How Challenging is CVaR Optimization?
This article presents the challenges of solving fully general CVaR optimization problems in Python.

Conditional Value-at-Risk (CVaR) optimization was originally introduced by Rockafellar and Uryasev (2000), where they showed that the problem can be solved for fully general Monte Carlo distributions using linear programming.
Hence, the starting point is the market representation from the next-generation investment framework, which is carefully presented in the Portfolio Construction and Risk Management book.
The initial approach to solving the problem is fairly straightforward, and there is an explanation of how to use non-uniform Sequential Entropy Pooling scenario probabilities in Section 6.2.1 of the Portfolio Construction and Risk Management book.
However, as shown in the accompanying code to Section 6.2.1, the original formulation is quite slow, being 20-75 times slower than fast algorithms.

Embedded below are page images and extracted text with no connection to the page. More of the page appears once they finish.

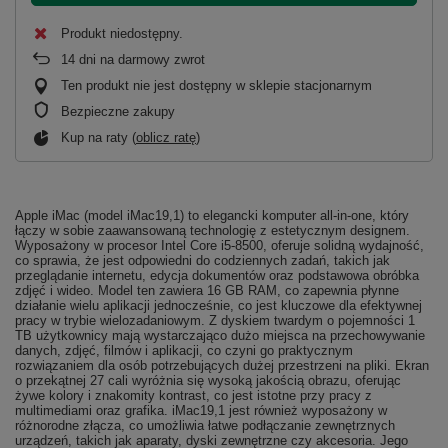
Produkt niedostępny
14
dni na darmowy zwrot
Ten produkt nie jest dostępny w sklepie stacjonarnym
Bezpieczne zakupy
Kup na raty (
oblicz ratę
)
Apple iMac (model iMac19,1) to elegancki komputer all-in-one, który
łączy w sobie zaawansowaną technologię z estetycznym designem.
Wyposażony w procesor Intel Core i5-8500, oferuje solidną wydajność,
co sprawia, że jest odpowiedni do codziennych zadań, takich jak
przeglądanie internetu, edycja dokumentów oraz podstawowa obróbka
zdjęć i wideo. Model ten zawiera 16 GB RAM, co zapewnia płynne
działanie wielu aplikacji jednocześnie, co jest kluczowe dla efektywnej
pracy w trybie wielozadaniowym. Z dyskiem twardym o pojemności 1
TB użytkownicy mają wystarczająco dużo miejsca na przechowywanie
danych, zdjęć, filmów i aplikacji, co czyni go praktycznym
rozwiązaniem dla osób potrzebujących dużej przestrzeni na pliki. Ekran
o przekątnej 27 cali wyróżnia się wysoką jakością obrazu, oferując
żywe kolory i znakomity kontrast, co jest istotne przy pracy z
multimediami oraz grafika. iMac19,1 jest również wyposażony w
różnorodne złącza, co umożliwia łatwe podłączanie zewnętrznych
urządzeń, takich jak aparaty, dyski zewnętrzne czy akcesoria. Jego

The original CVaR optimization formulation also has a tendency to be unstable. Hence, it becomes practically infeasible for Resampled Portfolio Stacking optimization, which seems to be the preferred method for introducing fully general parameter uncertainty into portfolio optimization among institutional investors.

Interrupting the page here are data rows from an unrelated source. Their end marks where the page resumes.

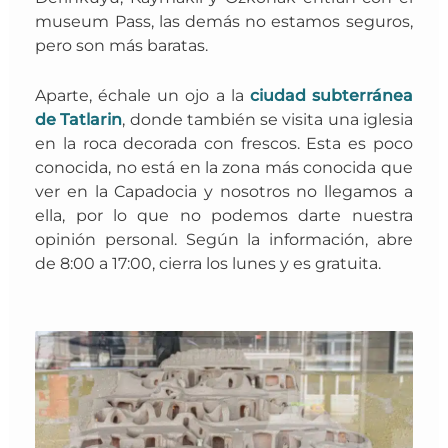
museum Pass, las demás no estamos seguros,
pero son más baratas.
Aparte, échale un ojo a la
ciudad subterránea
de Tatlarin
, donde también se visita una iglesia
en la roca decorada con frescos. Esta es poco
conocida, no está en la zona más conocida que
ver en la Capadocia y nosotros no llegamos a
ella, por lo que no podemos darte nuestra
opinión personal. Según la información, abre
de 8:00 a 17:00, cierra los lunes y es gratuita.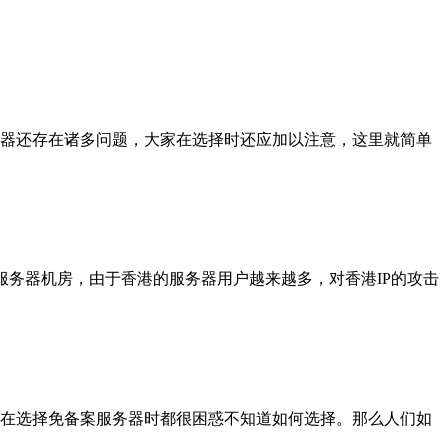
器还存在诸多问题，大家在选择时还应加以注意，这里就简单
服务器机房，由于香港的服务器用户越来越多，对香港IP的攻击
在选择免备案服务器时都很困惑不知道如何选择。那么人们如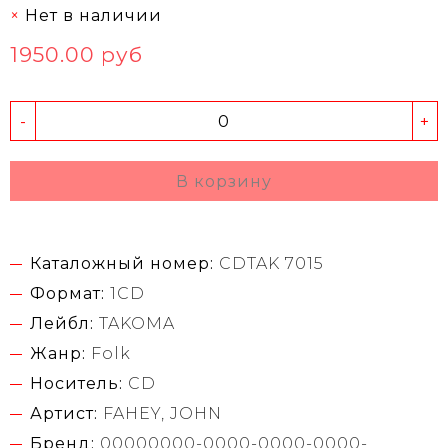
Нет в наличии
1950.00 руб
-
+
В корзину
Каталожный номер:
CDTAK 7015
Формат:
1CD
Лейбл:
TAKOMA
Жанр:
Folk
Носитель:
CD
Артист:
FAHEY, JOHN
Бренд:
00000000-0000-0000-0000-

Faster CVaR optimization algorithms exist, but these are much more challenging to discover and implement to run in a stable way.
CVaR optimization benchmark problems
To show you what kind of CVaR problems we can solve in practice and at what speed, we have just created the CVaR optimization benchmark repository.

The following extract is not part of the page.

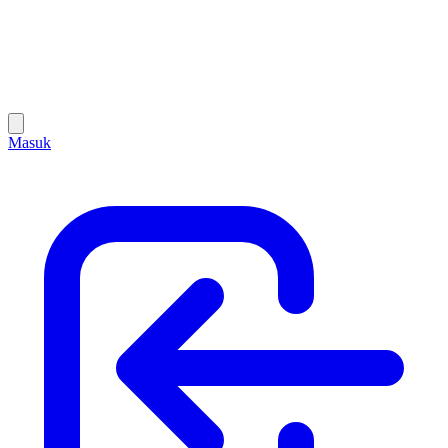
Masuk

The problems become increasingly complex, ranging from efficient frontier optimization with uniform probabilities of long-only cash portfolios to derivatives portfolio optimization with transaction costs, absolute leverage constraint, and non-uniform probabilities.
In total, there are 24 CVaR optimization problems that you can try to solve, potentially assessing the speed and stability of your CVaR optimization algorithms.
For each of these 24 problem formulations, we sample 100 expected return vectors that you can use for resampled portfolio optimization with mean uncertainty.
The efficient frontier optimization problem can be solved using the open-source fortitudo.tech Python package, which you can see an example of for the first problems.